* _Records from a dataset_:

BEGIN

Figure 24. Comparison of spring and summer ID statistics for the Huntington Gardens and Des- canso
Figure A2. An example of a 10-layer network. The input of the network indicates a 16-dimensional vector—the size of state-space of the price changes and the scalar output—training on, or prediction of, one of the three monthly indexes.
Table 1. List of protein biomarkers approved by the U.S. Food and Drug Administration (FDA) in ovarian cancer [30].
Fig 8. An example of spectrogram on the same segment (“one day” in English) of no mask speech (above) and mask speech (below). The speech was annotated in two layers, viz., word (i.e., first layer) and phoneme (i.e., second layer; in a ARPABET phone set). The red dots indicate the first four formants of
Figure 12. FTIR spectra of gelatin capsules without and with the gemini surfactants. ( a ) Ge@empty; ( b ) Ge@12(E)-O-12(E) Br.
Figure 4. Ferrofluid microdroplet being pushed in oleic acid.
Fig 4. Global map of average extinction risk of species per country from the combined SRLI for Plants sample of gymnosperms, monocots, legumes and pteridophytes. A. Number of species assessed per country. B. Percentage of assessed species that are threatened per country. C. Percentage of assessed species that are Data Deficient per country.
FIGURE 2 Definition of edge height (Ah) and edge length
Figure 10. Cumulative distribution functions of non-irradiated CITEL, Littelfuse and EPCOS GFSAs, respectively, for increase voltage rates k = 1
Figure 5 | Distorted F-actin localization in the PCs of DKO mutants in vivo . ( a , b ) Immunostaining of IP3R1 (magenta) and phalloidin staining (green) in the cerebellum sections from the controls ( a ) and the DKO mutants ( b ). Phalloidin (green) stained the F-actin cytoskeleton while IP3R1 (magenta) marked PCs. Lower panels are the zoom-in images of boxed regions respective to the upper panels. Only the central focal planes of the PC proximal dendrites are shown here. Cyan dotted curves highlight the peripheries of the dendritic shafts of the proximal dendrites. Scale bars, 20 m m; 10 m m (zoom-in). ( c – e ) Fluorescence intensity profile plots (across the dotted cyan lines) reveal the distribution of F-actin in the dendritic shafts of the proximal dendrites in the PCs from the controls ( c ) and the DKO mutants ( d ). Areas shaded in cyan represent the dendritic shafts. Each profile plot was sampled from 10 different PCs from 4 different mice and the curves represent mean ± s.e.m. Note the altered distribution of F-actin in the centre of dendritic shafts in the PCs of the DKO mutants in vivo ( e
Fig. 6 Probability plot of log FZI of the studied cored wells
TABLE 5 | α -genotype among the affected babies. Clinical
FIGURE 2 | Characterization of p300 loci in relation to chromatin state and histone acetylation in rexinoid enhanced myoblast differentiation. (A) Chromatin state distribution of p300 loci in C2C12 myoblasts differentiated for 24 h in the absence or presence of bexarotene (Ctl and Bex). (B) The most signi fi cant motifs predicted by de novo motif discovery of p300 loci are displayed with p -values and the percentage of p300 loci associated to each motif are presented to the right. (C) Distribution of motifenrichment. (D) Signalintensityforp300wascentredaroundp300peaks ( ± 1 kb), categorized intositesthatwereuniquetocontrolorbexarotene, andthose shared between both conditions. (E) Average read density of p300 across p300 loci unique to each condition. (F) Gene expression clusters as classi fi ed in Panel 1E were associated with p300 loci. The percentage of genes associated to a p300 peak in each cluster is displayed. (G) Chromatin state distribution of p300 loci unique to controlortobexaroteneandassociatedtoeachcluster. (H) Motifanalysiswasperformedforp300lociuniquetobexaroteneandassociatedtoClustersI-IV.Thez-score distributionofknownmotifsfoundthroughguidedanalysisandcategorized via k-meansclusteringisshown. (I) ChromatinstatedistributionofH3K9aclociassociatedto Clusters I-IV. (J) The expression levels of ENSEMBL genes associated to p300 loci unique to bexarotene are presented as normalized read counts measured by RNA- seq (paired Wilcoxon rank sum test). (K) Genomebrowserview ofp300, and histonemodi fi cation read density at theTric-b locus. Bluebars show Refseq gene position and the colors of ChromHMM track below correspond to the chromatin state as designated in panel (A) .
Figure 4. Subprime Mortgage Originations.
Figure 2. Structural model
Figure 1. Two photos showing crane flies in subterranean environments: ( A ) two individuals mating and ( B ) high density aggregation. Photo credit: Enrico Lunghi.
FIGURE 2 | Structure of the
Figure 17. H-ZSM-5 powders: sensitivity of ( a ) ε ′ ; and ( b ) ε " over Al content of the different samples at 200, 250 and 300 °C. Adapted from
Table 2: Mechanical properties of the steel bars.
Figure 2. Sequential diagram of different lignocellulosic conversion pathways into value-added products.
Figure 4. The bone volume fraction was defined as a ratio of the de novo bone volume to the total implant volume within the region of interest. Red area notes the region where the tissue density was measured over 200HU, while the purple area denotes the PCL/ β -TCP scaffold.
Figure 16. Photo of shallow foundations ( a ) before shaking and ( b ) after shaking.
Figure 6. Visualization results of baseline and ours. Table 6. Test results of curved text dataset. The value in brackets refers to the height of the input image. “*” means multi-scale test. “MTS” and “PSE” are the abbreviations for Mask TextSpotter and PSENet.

END

* _Task details_: Could you write out the full data verbatim?

* _Your response_:
Figure 24. Comparison of spring and summer ID statistics for the Huntington Gardens and Des- canso
Figure A2. An example of a 10-layer network. The input of the network indicates a 16-dimensional vector—the size of state-space of the price changes and the scalar output—training on, or prediction of, one of the three monthly indexes.
Table 1. List of protein biomarkers approved by the U.S. Food and Drug Administration (FDA) in ovarian cancer [30].
Fig 8. An example of spectrogram on the same segment (“one day” in English) of no mask speech (above) and mask speech (below). The speech was annotated in two layers, viz., word (i.e., first layer) and phoneme (i.e., second layer; in a ARPABET phone set). The red dots indicate the first four formants of
Figure 12. FTIR spectra of gelatin capsules without and with the gemini surfactants. ( a ) Ge@empty; ( b ) Ge@12(E)-O-12(E) Br.
Figure 4. Ferrofluid microdroplet being pushed in oleic acid.
Fig 4. Global map of average extinction risk of species per country from the combined SRLI for Plants sample of gymnosperms, monocots, legumes and pteridophytes. A. Number of species assessed per country. B. Percentage of assessed species that are threatened per country. C. Percentage of assessed species that are Data Deficient per country.
FIGURE 2 Definition of edge height (Ah) and edge length
Figure 10. Cumulative distribution functions of non-irradiated CITEL, Littelfuse and EPCOS GFSAs, respectively, for increase voltage rates k = 1
Figure 5 | Distorted F-actin localization in the PCs of DKO mutants in vivo . ( a , b ) Immunostaining of IP3R1 (magenta) and phalloidin staining (green) in the cerebellum sections from the controls ( a ) and the DKO mutants ( b ). Phalloidin (green) stained the F-actin cytoskeleton while IP3R1 (magenta) marked PCs. Lower panels are the zoom-in images of boxed regions respective to the upper panels. Only the central focal planes of the PC proximal dendrites are shown here. Cyan dotted curves highlight the peripheries of the dendritic shafts of the proximal dendrites. Scale bars, 20 m m; 10 m m (zoom-in). ( c – e ) Fluorescence intensity profile plots (across the dotted cyan lines) reveal the distribution of F-actin in the dendritic shafts of the proximal dendrites in the PCs from the controls ( c ) and the DKO mutants ( d ). Areas shaded in cyan represent the dendritic shafts. Each profile plot was sampled from 10 different PCs from 4 different mice and the curves represent mean ± s.e.m. Note the altered distribution of F-actin in the centre of dendritic shafts in the PCs of the DKO mutants in vivo ( e
Fig. 6 Probability plot of log FZI of the studied cored wells
TABLE 5 | α -genotype among the affected babies. Clinical
FIGURE 2 | Characterization of p300 loci in relation to chromatin state and histone acetylation in rexinoid enhanced myoblast differentiation. (A) Chromatin state distribution of p300 loci in C2C12 myoblasts differentiated for 24 h in the absence or presence of bexarotene (Ctl and Bex). (B) The most signi fi cant motifs predicted by de novo motif discovery of p300 loci are displayed with p -values and the percentage of p300 loci associated to each motif are presented to the right. (C) Distribution of motifenrichment. (D) Signalintensityforp300wascentredaroundp300peaks ( ± 1 kb), categorized intositesthatwereuniquetocontrolorbexarotene, andthose shared between both conditions. (E) Average read density of p300 across p300 loci unique to each condition. (F) Gene expression clusters as classi fi ed in Panel 1E were associated with p300 loci. The percentage of genes associated to a p300 peak in each cluster is displayed. (G) Chromatin state distribution of p300 loci unique to controlortobexaroteneandassociatedtoeachcluster. (H) Motifanalysiswasperformedforp300lociuniquetobexaroteneandassociatedtoClustersI-IV.Thez-score distributionofknownmotifsfoundthroughguidedanalysisandcategorized via k-meansclusteringisshown. (I) ChromatinstatedistributionofH3K9aclociassociatedto Clusters I-IV. (J) The expression levels of ENSEMBL genes associated to p300 loci unique to bexarotene are presented as normalized read counts measured by RNA- seq (paired Wilcoxon rank sum test). (K) Genomebrowserview ofp300, and histonemodi fi cation read density at theTric-b locus. Bluebars show Refseq gene position and the colors of ChromHMM track below correspond to the chromatin state as designated in panel (A) .
Figure 4. Subprime Mortgage Originations.
Figure 2. Structural model
Figure 1. Two photos showing crane flies in subterranean environments: ( A ) two individuals mating and ( B ) high density aggregation. Photo credit: Enrico Lunghi.
FIGURE 2 | Structure of the
Figure 17. H-ZSM-5 powders: sensitivity of ( a ) ε ′ ; and ( b ) ε " over Al content of the different samples at 200, 250 and 300 °C. Adapted from
Table 2: Mechanical properties of the steel bars.
Figure 2. Sequential diagram of different lignocellulosic conversion pathways into value-added products.
Figure 4. The bone volume fraction was defined as a ratio of the de novo bone volume to the total implant volume within the region of interest. Red area notes the region where the tissue density was measured over 200HU, while the purple area denotes the PCL/ β -TCP scaffold.
Figure 16. Photo of shallow foundations ( a ) before shaking and ( b ) after shaking.
Figure 6. Visualization results of baseline and ours. Table 6. Test results of curved text dataset. The value in brackets refers to the height of the input image. “*” means multi-scale test. “MTS” and “PSE” are the abbreviations for Mask TextSpotter and PSENet.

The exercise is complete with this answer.